TASK OBJECTIVE: The entries are to be reproduced verbatim, and their pictures left out.

RECORDS TO PROCESS:
┄┄┄┄┄┄

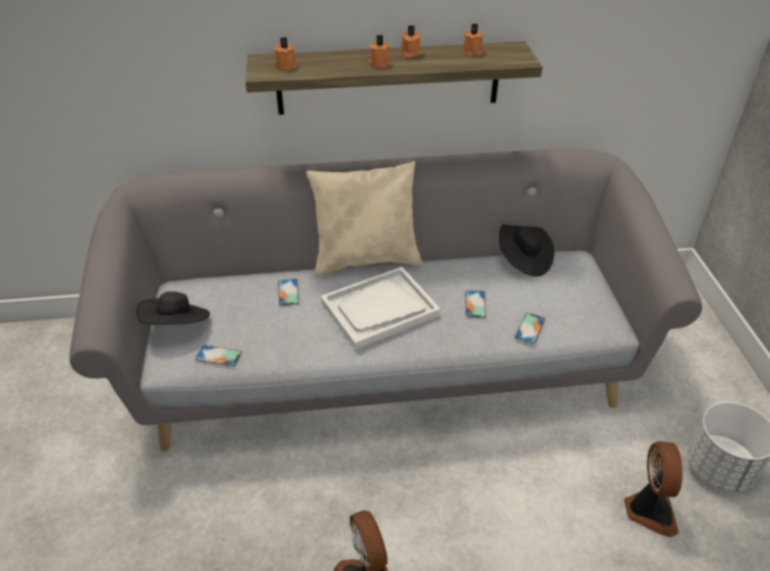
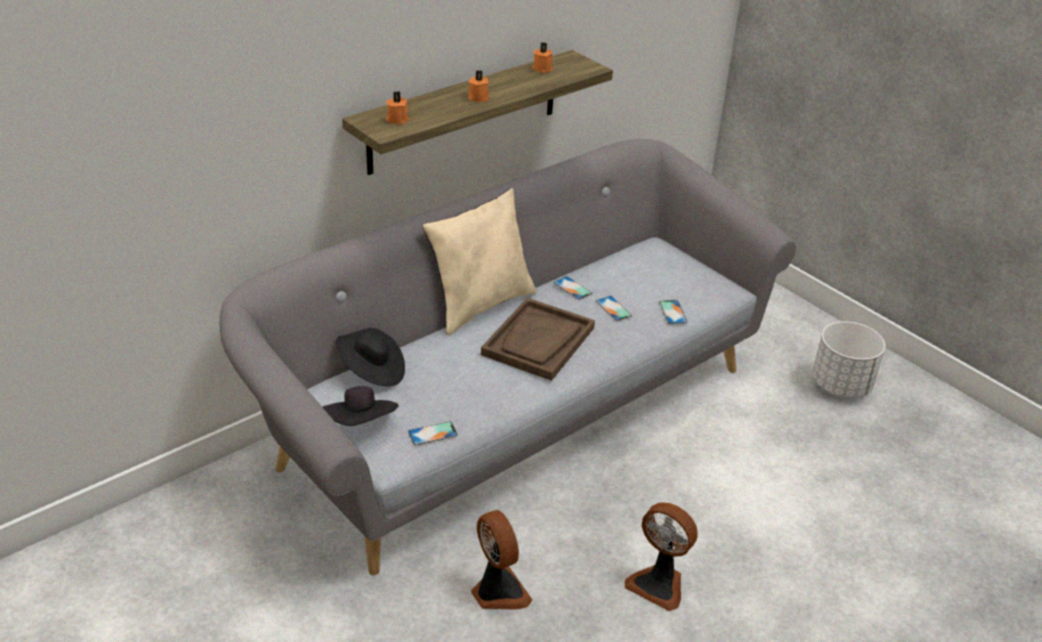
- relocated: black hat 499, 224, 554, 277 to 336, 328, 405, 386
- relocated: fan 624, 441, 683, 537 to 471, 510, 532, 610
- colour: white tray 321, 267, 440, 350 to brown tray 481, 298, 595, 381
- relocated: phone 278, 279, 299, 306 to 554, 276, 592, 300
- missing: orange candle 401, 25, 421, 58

┄┄┄┄┄┄

WRITTEN ANSWER:
- relocated: black hat 499, 224, 554, 277 to 336, 328, 405, 386
- relocated: fan 624, 441, 683, 537 to 471, 510, 532, 610
- colour: white tray 321, 267, 440, 350 to brown tray 481, 298, 595, 381
- relocated: phone 278, 279, 299, 306 to 554, 276, 592, 300
- missing: orange candle 401, 25, 421, 58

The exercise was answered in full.